What you should do => Return all lines of the data in which the string "absolute" occurs.

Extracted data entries
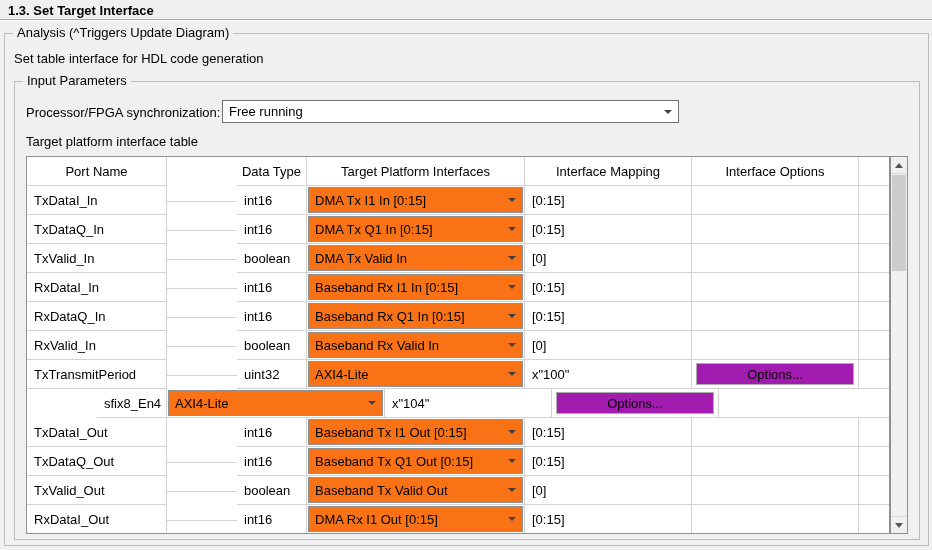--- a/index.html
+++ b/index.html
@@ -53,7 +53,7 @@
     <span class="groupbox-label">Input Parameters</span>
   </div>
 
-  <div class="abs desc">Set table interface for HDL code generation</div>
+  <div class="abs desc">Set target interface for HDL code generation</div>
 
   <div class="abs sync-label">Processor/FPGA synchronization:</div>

--

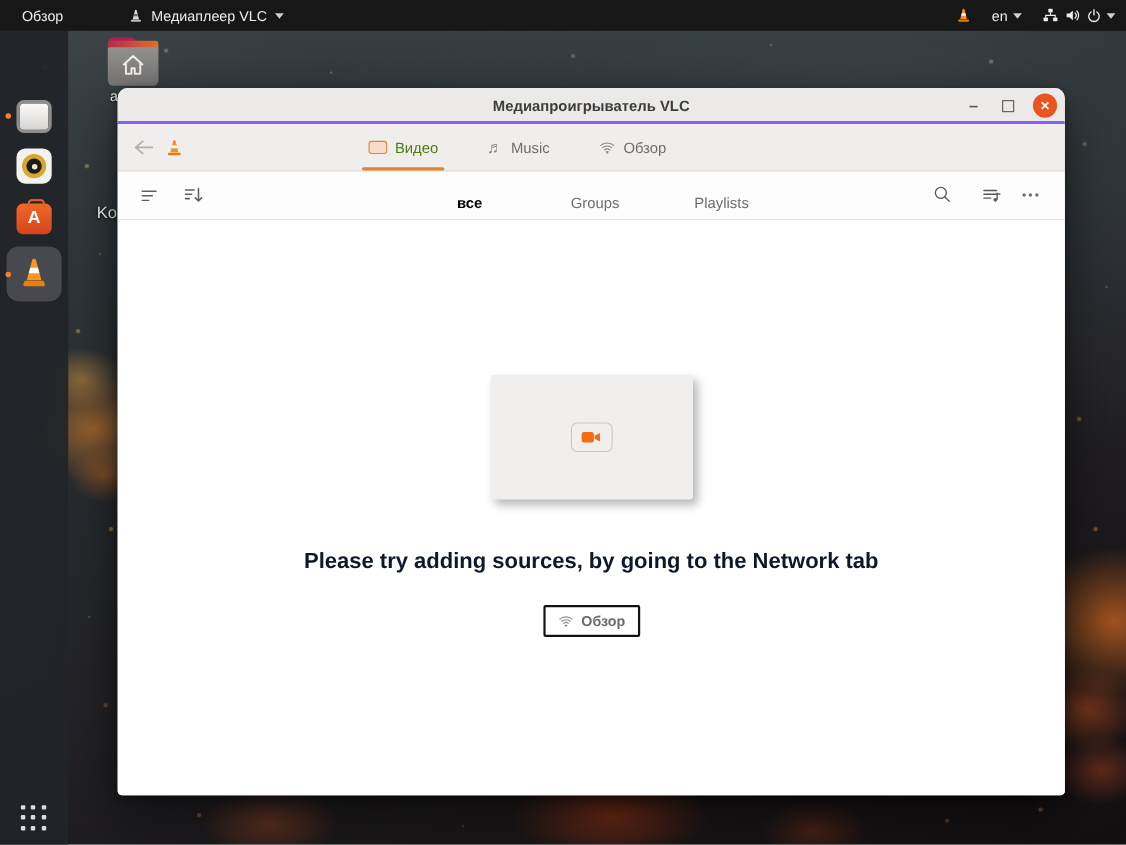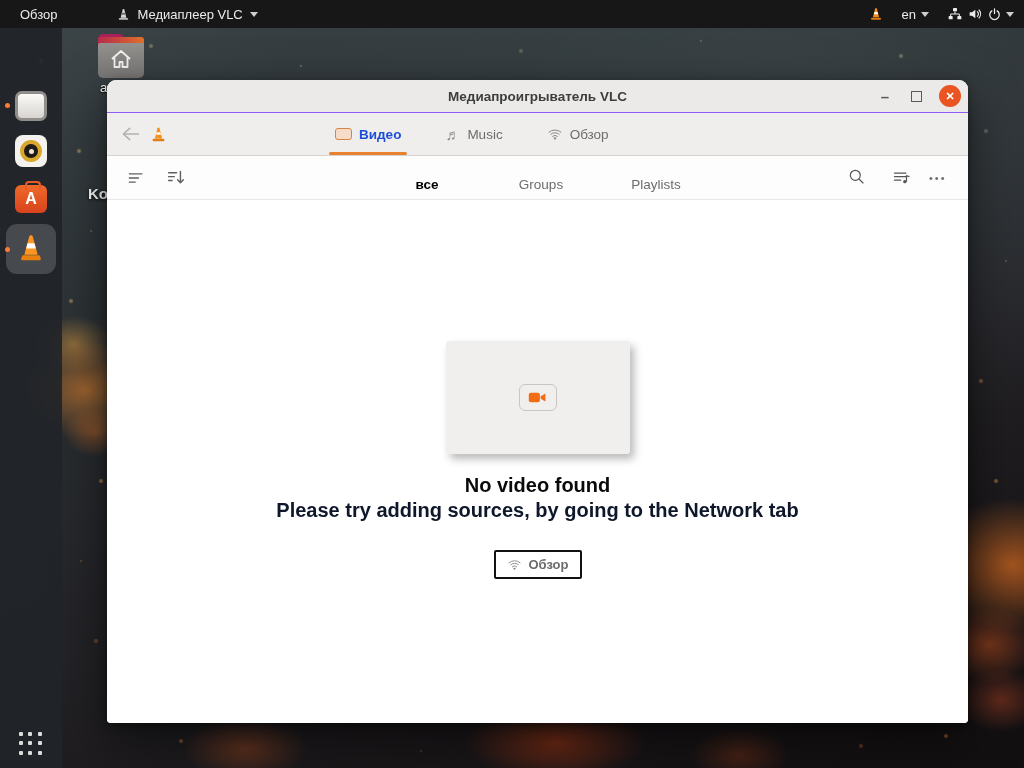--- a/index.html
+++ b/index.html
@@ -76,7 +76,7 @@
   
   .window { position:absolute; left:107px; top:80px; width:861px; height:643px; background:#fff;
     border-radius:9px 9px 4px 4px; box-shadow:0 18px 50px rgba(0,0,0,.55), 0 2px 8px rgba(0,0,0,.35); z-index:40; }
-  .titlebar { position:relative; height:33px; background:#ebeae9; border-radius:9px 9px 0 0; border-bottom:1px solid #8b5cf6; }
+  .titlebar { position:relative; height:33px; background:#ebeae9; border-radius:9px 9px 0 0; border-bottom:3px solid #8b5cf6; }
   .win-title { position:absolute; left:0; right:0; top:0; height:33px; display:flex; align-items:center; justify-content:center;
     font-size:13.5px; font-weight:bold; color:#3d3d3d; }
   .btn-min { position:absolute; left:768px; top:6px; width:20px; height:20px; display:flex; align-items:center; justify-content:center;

Output for this exercise =>
   .window { position:absolute; left:107px; top:80px; width:861px; height:643px; background:#fff;
   .win-title { position:absolute; left:0; right:0; top:0; height:33px; display:flex; align-items:center; justify-content:center;
   .btn-min { position:absolute; left:768px; top:6px; width:20px; height:20px; display:flex; align-items:center; justify-content:center;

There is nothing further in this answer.